------ THE DATA

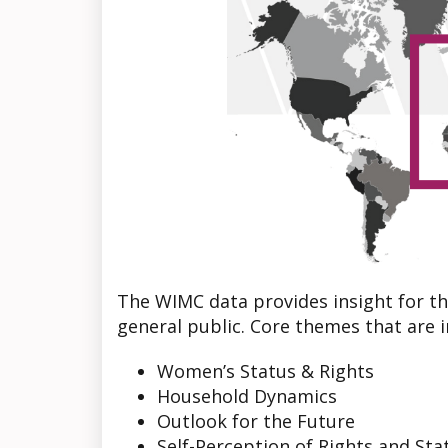
The WIMC data provides insight for th
general public. Core themes that are i
Women’s Status & Rights
Household Dynamics
Outlook for the Future
Self-Perception of Rights and Sta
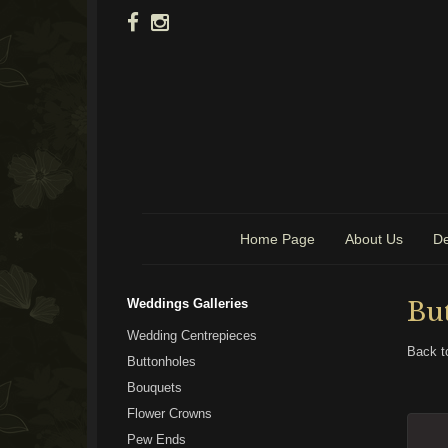
Home Page
About Us
De
Weddings Galleries
Bu
Wedding Centrepieces
Back t
Buttonholes
Bouquets
Flower Crowns
Pew Ends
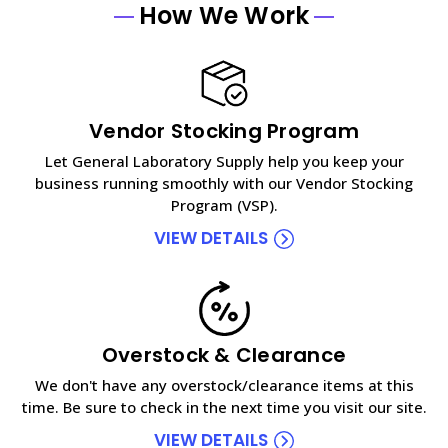
How We Work
Vendor Stocking Program
Let General Laboratory Supply help you keep your
business running smoothly with our Vendor Stocking
Program (VSP).
VIEW DETAILS
Overstock & Clearance
We don't have any overstock/clearance items at this
time. Be sure to check in the next time you visit our site.
VIEW DETAILS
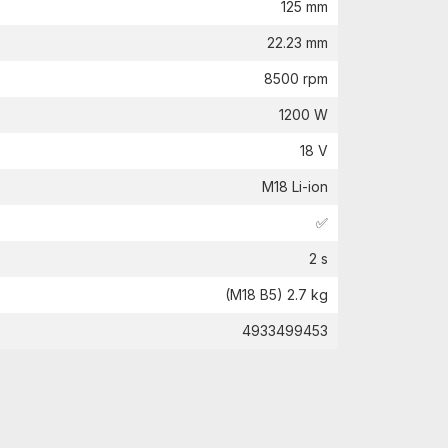
125 mm
22.23 mm
8500 rpm
1200 W
18 V
M18 Li-ion
✅
2 s
(M18 B5) 2.7 kg
4933499453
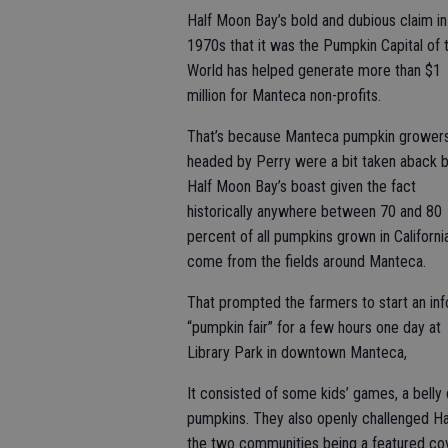
Half Moon Bay’s bold and dubious claim in
1970s that it was the Pumpkin Capital of 
World has helped generate more than $1
million for Manteca non-profits.
That’s because Manteca pumpkin grower
headed by Perry were a bit taken aback 
Half Moon Bay’s boast given the fact
historically anywhere between 70 and 80
percent of all pumpkins grown in Californi
come from the fields around Manteca.
That prompted the farmers to start an in
“pumpkin fair” for a few hours one day at
Library Park in downtown Manteca,
It consisted of some kids’ games, a belly 
pumpkins. They also openly challenged Hal
the two communities being a featured co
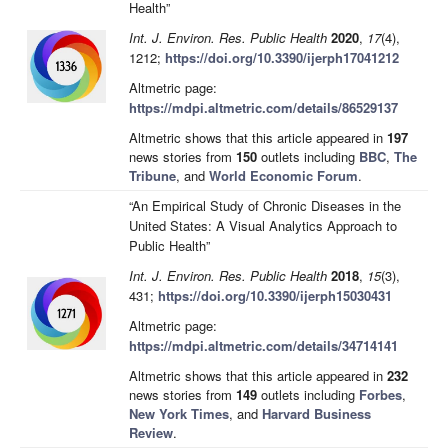
Health”
Int. J. Environ. Res. Public Health
2020
,
17
(4),
1212;
https://doi.org/10.3390/ijerph17041212
Altmetric page:
https://mdpi.altmetric.com/details/86529137
Altmetric shows that this article appeared in
197
news stories from
150
outlets including
BBC
,
The
Tribune
, and
World Economic Forum
.
“An Empirical Study of Chronic Diseases in the
United States: A Visual Analytics Approach to
Public Health”
Int. J. Environ. Res. Public Health
2018
,
15
(3),
431;
https://doi.org/10.3390/ijerph15030431
Altmetric page:
https://mdpi.altmetric.com/details/34714141
Altmetric shows that this article appeared in
232
news stories from
149
outlets including
Forbes
,
New York Times
, and
Harvard Business
Review
.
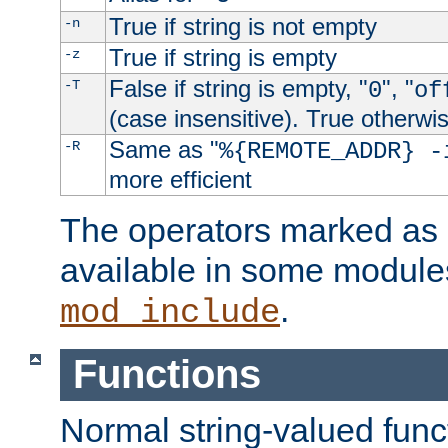
True if string is not empty
-n
True if string is empty
-z
False if string is empty, "
", "
-T
0
of
(case insensitive). True otherwi
Same as "
-R
%{REMOTE_ADDR} -
more efficient
The operators marked as "
available in some modules
.
mod_include
Functions
Normal string-valued func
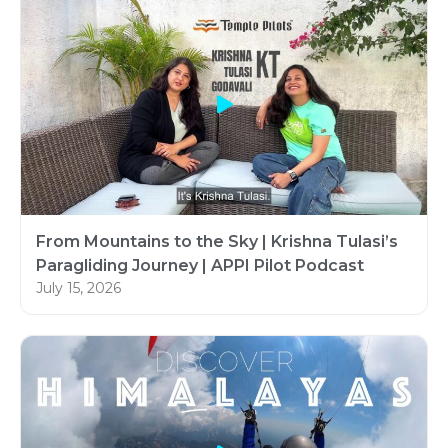
From Mountains to the Sky | Krishna Tulasi’s
Paragliding Journey | APPI Pilot Podcast
July 15, 2026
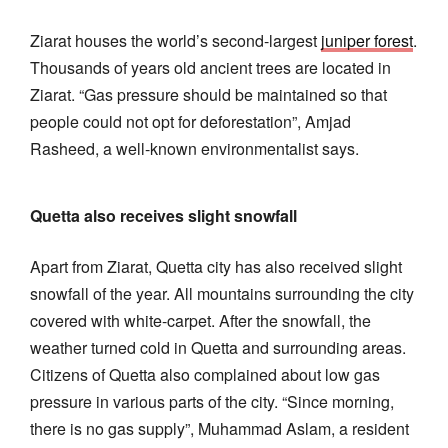
Ziarat houses the world’s second-largest
juniper forest
.
Thousands of years old ancient trees are located in
Ziarat. “Gas pressure should be maintained so that
people could not opt for deforestation”, Amjad
Rasheed, a well-known environmentalist says.
Quetta also receives slight snowfall
Apart from Ziarat, Quetta city has also received slight
snowfall of the year. All mountains surrounding the city
covered with white-carpet. After the snowfall, the
weather turned cold in Quetta and surrounding areas.
Citizens of Quetta also complained about low gas
pressure in various parts of the city. “Since morning,
there is no gas supply”, Muhammad Aslam, a resident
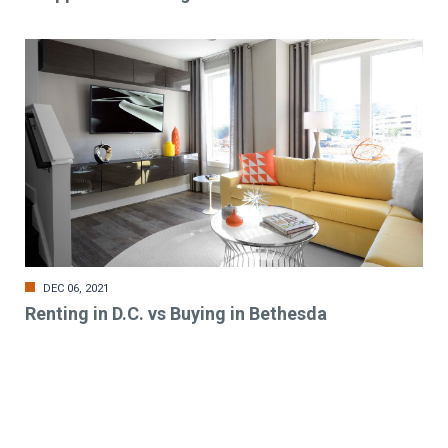
DEC 06, 2021
Renting in D.C. vs Buying in Bethesda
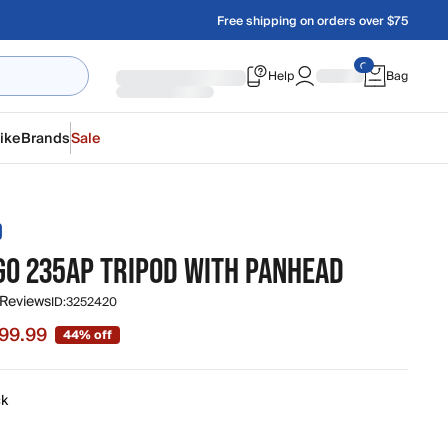
Free shipping on orders over $75
Help
Bag
ike
Brands
Sale
D
 GO 235AP TRIPOD WITH PANHEAD
 Reviews
ID:
3252420
99.99
44% off
 $99.99, original price $179.99
ck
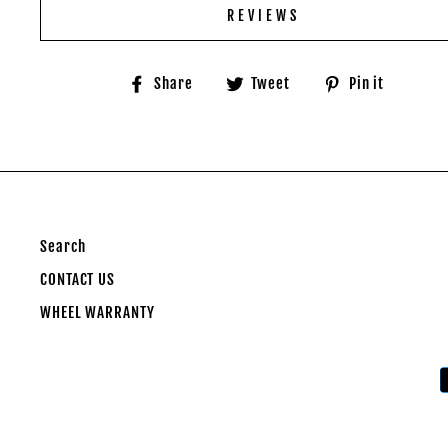
REVIEWS
Share
Tweet
Pin
Share
Tweet
Pin it
on
on
on
Facebook
Twitter
Pinter
Search
CONTACT US
WHEEL WARRANTY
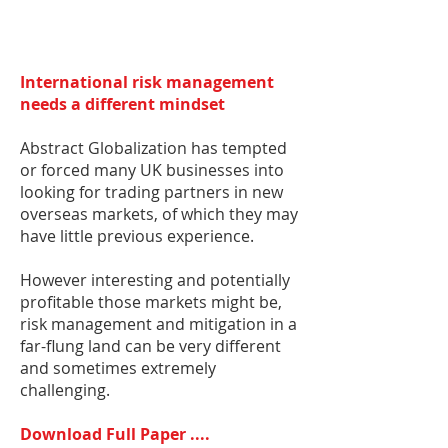
International risk management
needs a different mindset
Abstract Globalization has tempted
or forced many UK businesses into
looking for trading partners in new
overseas markets, of which they may
have little previous experience.
However interesting and potentially
profitable those markets might be,
risk management and mitigation in a
far-flung land can be very different
and sometimes extremely
challenging.
Download Full Paper ....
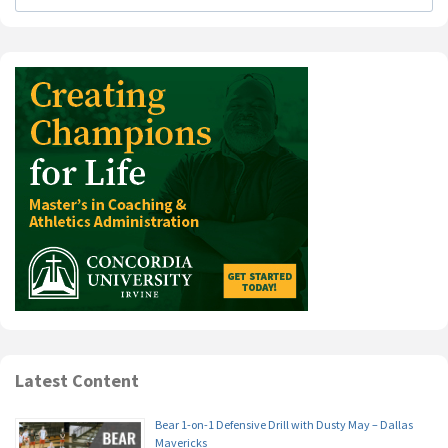
Latest Content
Bear 1-on-1 Defensive Drill with Dusty May – Dallas
Mavericks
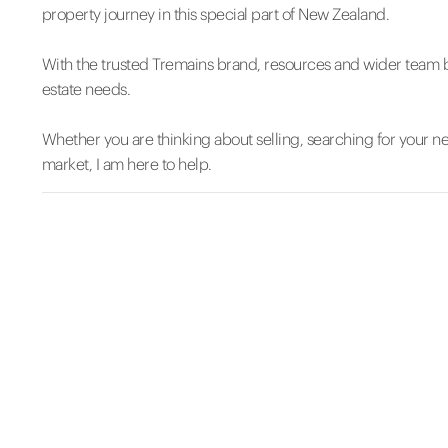
property journey in this special part of New Zealand.
With the trusted Tremains brand, resources and wider team be
estate needs.
Whether you are thinking about selling, searching for your 
market, I am here to help.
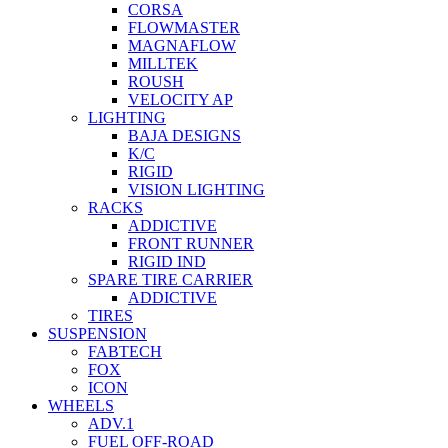
CORSA
FLOWMASTER
MAGNAFLOW
MILLTEK
ROUSH
VELOCITY AP
LIGHTING
BAJA DESIGNS
K/C
RIGID
VISION LIGHTING
RACKS
ADDICTIVE
FRONT RUNNER
RIGID IND
SPARE TIRE CARRIER
ADDICTIVE
TIRES
SUSPENSION
FABTECH
FOX
ICON
WHEELS
ADV.1
FUEL OFF-ROAD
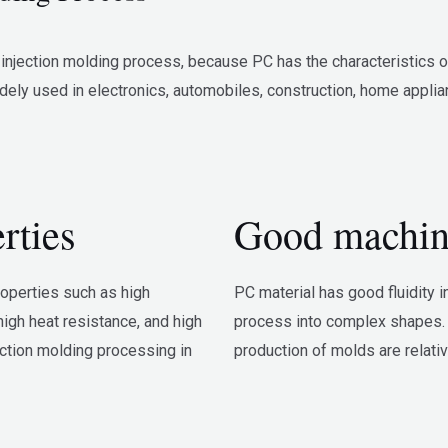
jection molding process, because PC has the characteristics of h
dely used in electronics, automobiles, construction, home applia
rties
Good machina
roperties such as high
PC material has good fluidity i
high heat resistance, and high
process into complex shapes. 
ection molding processing in
production of molds are relati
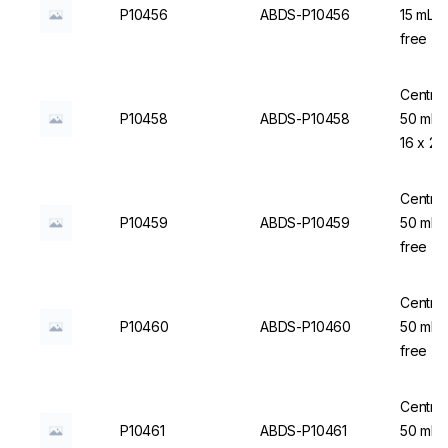
P10456
ABDS-P10456
15 mL,
free - 
Centrif
P10458
ABDS-P10458
50 mL,
16 x 25
Centrif
P10459
ABDS-P10459
50 mL,
free - 
Centrif
P10460
ABDS-P10460
50 mL,
free - 
Centrif
P10461
ABDS-P10461
50 mL, 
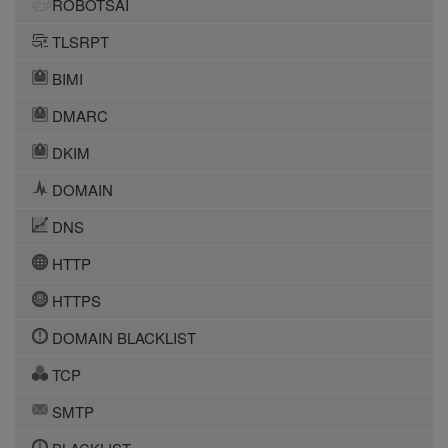
ROBOTSAI
TLSRPT
BIMI
DMARC
DKIM
DOMAIN
DNS
HTTP
HTTPS
DOMAIN BLACKLIST
TCP
SMTP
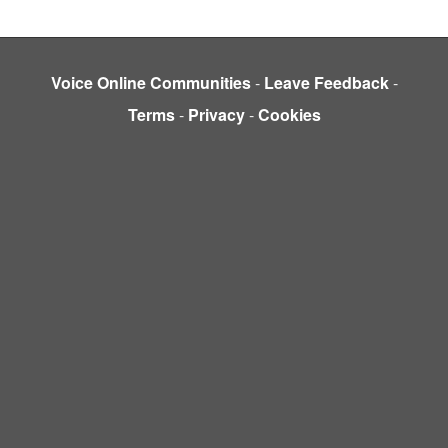
Voice Online Communities
-
Leave Feedback
-
Terms
-
Privacy
-
Cookies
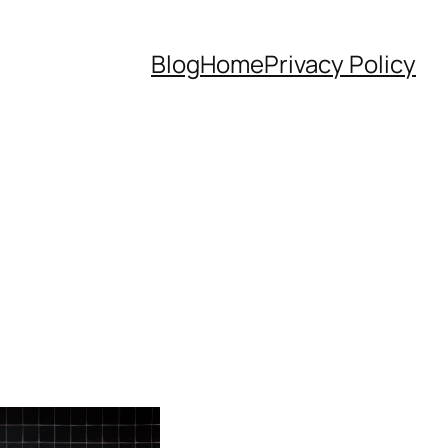
Blog
Home
Privacy Policy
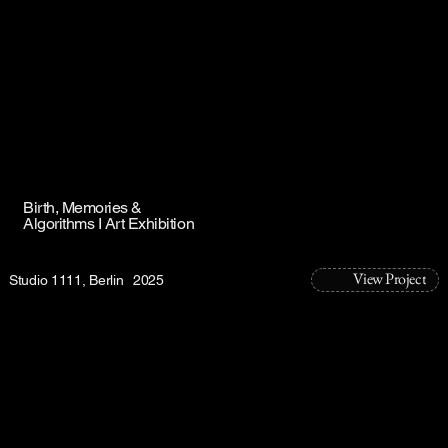
Birth, Memories &
Algorithms I Art Exhibition
View Project
Studio 1111, Berlin
2025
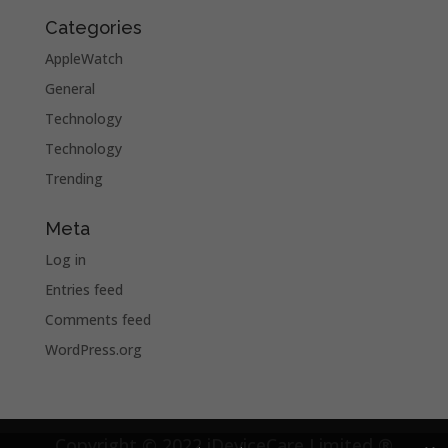
Categories
AppleWatch
General
Technology
Technology
Trending
Meta
Log in
Entries feed
Comments feed
WordPress.org
Copyright © 2022 iDeviceCare Limited ®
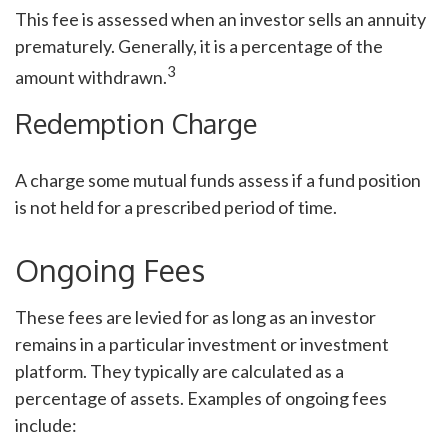
This fee is assessed when an investor sells an annuity
prematurely. Generally, it is a percentage of the
3
amount withdrawn.
Redemption Charge
A charge some mutual funds assess if a fund position
is not held for a prescribed period of time.
Ongoing Fees
These fees are levied for as long as an investor
remains in a particular investment or investment
platform. They typically are calculated as a
percentage of assets. Examples of ongoing fees
include:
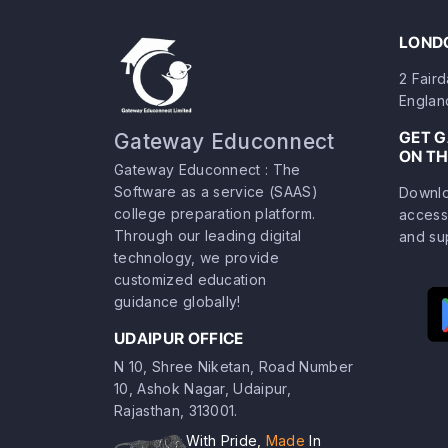
LONDO
2 Fair
Englan
GET 
Gateway Educonnect
ON TH
Gateway Educonnect : The
Software as a service (SAAS)
Downlo
college preparation platform.
access
Through our leading digital
and su
technology, we provide
customized education
guidance globally!
UDAIPUR OFFICE
N 10, Shree Niketan, Road Number
10, Ashok Nagar, Udaipur,
Rajasthan, 313001.
With Pride,
Made
In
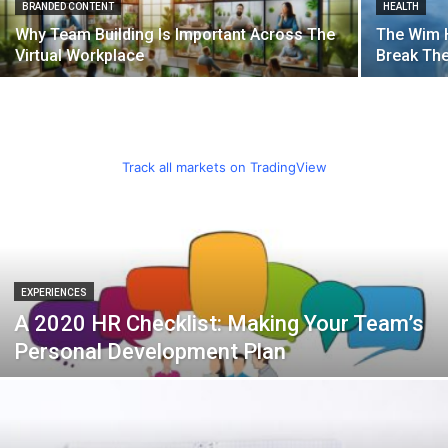
BRANDED CONTENT
HEALTH
Why Team Building Is Important Across The
The Wim 
Virtual Workplace
Break Th
Track all markets on TradingView
EXPERIENCES
A 2020 HR Checklist: Making Your Team’s
Personal Development Plan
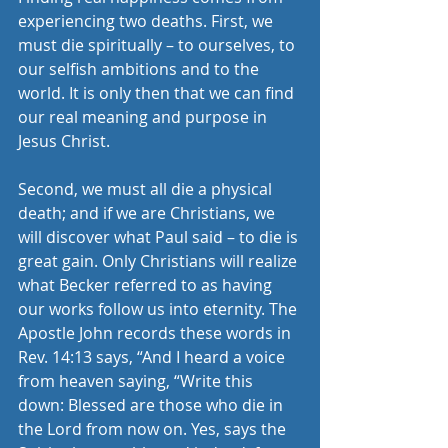
experiencing two deaths. First, we 
must die spiritually – to ourselves, to 
our selfish ambitions and to the 
world. It is only then that we can find 
our real meaning and purpose in 
Jesus Christ. 
Second, we must all die a physical 
death; and if we are Christians, we 
will discover what Paul said – to die is 
great gain. Only Christians will realize 
what Becker referred to as having 
our works follow us into eternity. The 
Apostle John records these words in 
Rev. 14:13 says, “And I heard a voice 
from heaven saying, “Write this 
down: Blessed are those who die in 
the Lord from now on. Yes, says the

------------

▸ **TASK PROMPT**
Could you print the whole listing again, exactly, leaving the pictures out?

▸ **WRITTEN ANSWER**
The WIMC data provides insight for th
general public. Core themes that are i
Women’s Status & Rights
Household Dynamics
Outlook for the Future
Self-Perception of Rights and Sta
Home Page
About Us
De
Weddings Galleries
Bu
Wedding Centrepieces
Back t
Buttonholes
Bouquets
Flower Crowns
Pew Ends
How We Work
Vendor Stocking Program
Let General Laboratory Supply help you keep your
business running smoothly with our Vendor Stocking
Program (VSP).
VIEW DETAILS
Overstock & Clearance
We don't have any overstock/clearance items at this
time. Be sure to check in the next time you visit our site.
VIEW DETAILS
125 mm
22.23 mm
8500 rpm
1200 W
18 V
M18 Li-ion
✅
2 s
(M18 B5) 2.7 kg
4933499453
Half Moon Bay’s bold and dubious claim in
1970s that it was the Pumpkin Capital of 
World has helped generate more than $1
million for Manteca non-profits.
That’s because Manteca pumpkin grower
headed by Perry were a bit taken aback 
Half Moon Bay’s boast given the fact
historically anywhere between 70 and 80
percent of all pumpkins grown in Californi
come from the fields around Manteca.
That prompted the farmers to start an in
“pumpkin fair” for a few hours one day at
Library Park in downtown Manteca,
It consisted of some kids’ games, a belly 
pumpkins. They also openly challenged Hal
the two communities being a featured co
Health”
Int. J. Environ. Res. Public Health
2020
,
17
(4),
1212;
https://doi.org/10.3390/ijerph17041212
Altmetric page:
https://mdpi.altmetric.com/details/86529137
Altmetric shows that this article appeared in
197
news stories from
150
outlets including
BBC
,
The
Tribune
, and
World Economic Forum
.
“An Empirical Study of Chronic Diseases in the
United States: A Visual Analytics Approach to
Public Health”
Int. J. Environ. Res. Public Health
2018
,
15
(3),
431;
https://doi.org/10.3390/ijerph15030431
Altmetric page:
https://mdpi.altmetric.com/details/34714141
Altmetric shows that this article appeared in
232
news stories from
149
outlets including
Forbes
,
New York Times
, and
Harvard Business
Review
.
True if string is not empty
-n
True if string is empty
-z
False if string is empty, "
", "
-T
0
of
(case insensitive). True otherwi
Same as "
-R
%{REMOTE_ADDR} -
more efficient
The operators marked as "
available in some modules
.
mod_include
Functions
Normal string-valued func
From Mountains to the Sky | Krishna Tulasi’s
Paragliding Journey | APPI Pilot Podcast
July 15, 2026
Ziarat houses the world’s second-largest
juniper forest
.
Thousands of years old ancient trees are located in
Ziarat. “Gas pressure should be maintained so that
people could not opt for deforestation”, Amjad
Rasheed, a well-known environmentalist says.
Quetta also receives slight snowfall
Apart from Ziarat, Quetta city has also received slight
snowfall of the year. All mountains surrounding the city
covered with white-carpet. After the snowfall, the
weather turned cold in Quetta and surrounding areas.
Citizens of Quetta also complained about low gas
pressure in various parts of the city. “Since morning,
there is no gas supply”, Muhammad Aslam, a resident
DEC 06, 2021
Renting in D.C. vs Buying in Bethesda
Free shipping on orders over $75
Help
Bag
ike
Brands
Sale
D
 GO 235AP TRIPOD WITH PANHEAD
 Reviews
ID:
3252420
99.99
44% off
 $99.99, original price $179.99
ck
REVIEWS
Share
Tweet
Pin
Share
Tweet
Pin it
on
on
on
Facebook
Twitter
Pinter
Search
CONTACT US
WHEEL WARRANTY
International risk management
needs a different mindset
Abstract Globalization has tempted
or forced many UK businesses into
looking for trading partners in new
overseas markets, of which they may
have little previous experience.
However interesting and potentially
profitable those markets might be,
risk management and mitigation in a
far-flung land can be very different
and sometimes extremely
challenging.
Download Full Paper ....
Latest Content
Bear 1-on-1 Defensive Drill with Dusty May – Dallas
Mavericks
property journey in this special part of New Zealand.
With the trusted Tremains brand, resources and wider team be
estate needs.
Whether you are thinking about selling, searching for your 
market, I am here to help.
CORSA
FLOWMASTER
MAGNAFLOW
MILLTEK
ROUSH
VELOCITY AP
LIGHTING
BAJA DESIGNS
K/C
RIGID
VISION LIGHTING
RACKS
ADDICTIVE
FRONT RUNNER
RIGID IND
SPARE TIRE CARRIER
ADDICTIVE
TIRES
SUSPENSION
FABTECH
FOX
ICON
WHEELS
ADV.1
FUEL OFF-ROAD
jection molding process, because PC has the characteristics of h
dely used in electronics, automobiles, construction, home applia
rties
Good machina
roperties such as high
PC material has good fluidity i
high heat resistance, and high
process into complex shapes. 
ection molding processing in
production of molds are relati
P10456
ABDS-P10456
15 mL,
free - 
Centrif
P10458
ABDS-P10458
50 mL,
16 x 25
Centrif
P10459
ABDS-P10459
50 mL,
free - 
Centrif
P10460
ABDS-P10460
50 mL,
free - 
Centrif
P10461
ABDS-P10461
50 mL, 
ROBOTSAI
TLSRPT
BIMI
DMARC
DKIM
DOMAIN
DNS
HTTP
HTTPS
DOMAIN BLACKLIST
TCP
SMTP
Voice Online Communities
-
Leave Feedback
-
Terms
-
Privacy
-
Cookies
Blog
Home
Privacy Policy
Birth, Memories &
Algorithms I Art Exhibition
View Project
Studio 1111, Berlin
2025
Categories
AppleWatch
General
Technology
Technology
Trending
Meta
Log in
Entries feed
Comments feed
WordPress.org
Copyright © 2022 iDeviceCare Limited ®
This fee is assessed when an investor sells an annuity
prematurely. Generally, it is a percentage of the
3
amount withdrawn.
Redemption Charge
A charge some mutual funds assess if a fund position
is not held for a prescribed period of time.
Ongoing Fees
These fees are levied for as long as an investor
remains in a particular investment or investment
platform. They typically are calculated as a
percentage of assets. Examples of ongoing fees
include:
LONDO
2 Fair
Englan
GET 
Gateway Educonnect
ON TH
Gateway Educonnect : The
Software as a service (SAAS)
Downlo
college preparation platform.
access
Through our leading digital
and su
technology, we provide
customized education
guidance globally!
UDAIPUR OFFICE
N 10, Shree Niketan, Road Number
10, Ashok Nagar, Udaipur,
Rajasthan, 313001.
With Pride,
Made
In
BRANDED CONTENT
HEALTH
Why Team Building Is Important Across The
The Wim 
Virtual Workplace
Break Th
Track all markets on TradingView
EXPERIENCES
A 2020 HR Checklist: Making Your Team’s
Personal Development Plan
experiencing two deaths. First, we 
must die spiritually – to ourselves, to 
our selfish ambitions and to the 
world. It is only then that we can find 
our real meaning and purpose in 
Jesus Christ. 
Second, we must all die a physical 
death; and if we are Christians, we 
will discover what Paul said – to die is 
great gain. Only Christians will realize 
what Becker referred to as having 
our works follow us into eternity. The 
Apostle John records these words in 
Rev. 14:13 says, “And I heard a voice 
from heaven saying, “Write this 
down: Blessed are those who die in 
the Lord from now on. Yes, says the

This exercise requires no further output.